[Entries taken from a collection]
_ _ _ _ _ _ _
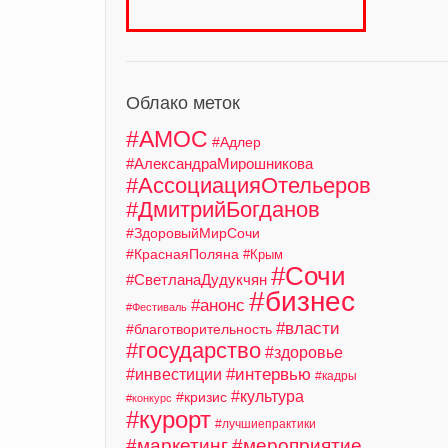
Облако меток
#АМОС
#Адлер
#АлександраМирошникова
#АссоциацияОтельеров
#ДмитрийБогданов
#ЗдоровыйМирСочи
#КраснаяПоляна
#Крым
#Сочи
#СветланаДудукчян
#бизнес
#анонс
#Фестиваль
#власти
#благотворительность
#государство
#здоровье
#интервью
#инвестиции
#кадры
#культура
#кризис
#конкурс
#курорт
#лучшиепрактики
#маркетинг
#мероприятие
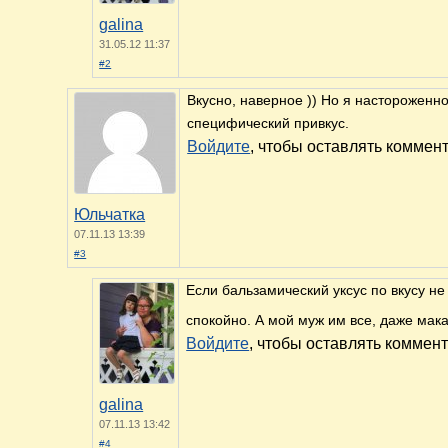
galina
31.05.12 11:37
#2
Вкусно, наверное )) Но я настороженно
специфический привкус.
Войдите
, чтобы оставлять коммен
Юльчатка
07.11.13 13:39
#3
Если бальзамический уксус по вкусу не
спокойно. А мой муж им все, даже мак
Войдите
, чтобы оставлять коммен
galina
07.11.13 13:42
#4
_ _ _ _ _ _ _
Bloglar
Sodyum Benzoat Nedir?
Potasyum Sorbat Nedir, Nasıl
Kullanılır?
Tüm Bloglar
_ _ _ _ _ _ _
◆ Task statement: Reproduce the lines of the records verbatim, beginning with the line that contains "Облако меток" and ending with the line that contains "#мероприятие", both included.

◆ Result of the task:
Облако меток
#АМОС
#Адлер
#АлександраМирошникова
#АссоциацияОтельеров
#ДмитрийБогданов
#ЗдоровыйМирСочи
#КраснаяПоляна
#Крым
#Сочи
#СветланаДудукчян
#бизнес
#анонс
#Фестиваль
#власти
#благотворительность
#государство
#здоровье
#интервью
#инвестиции
#кадры
#культура
#кризис
#конкурс
#курорт
#лучшиепрактики
#маркетинг
#мероприятие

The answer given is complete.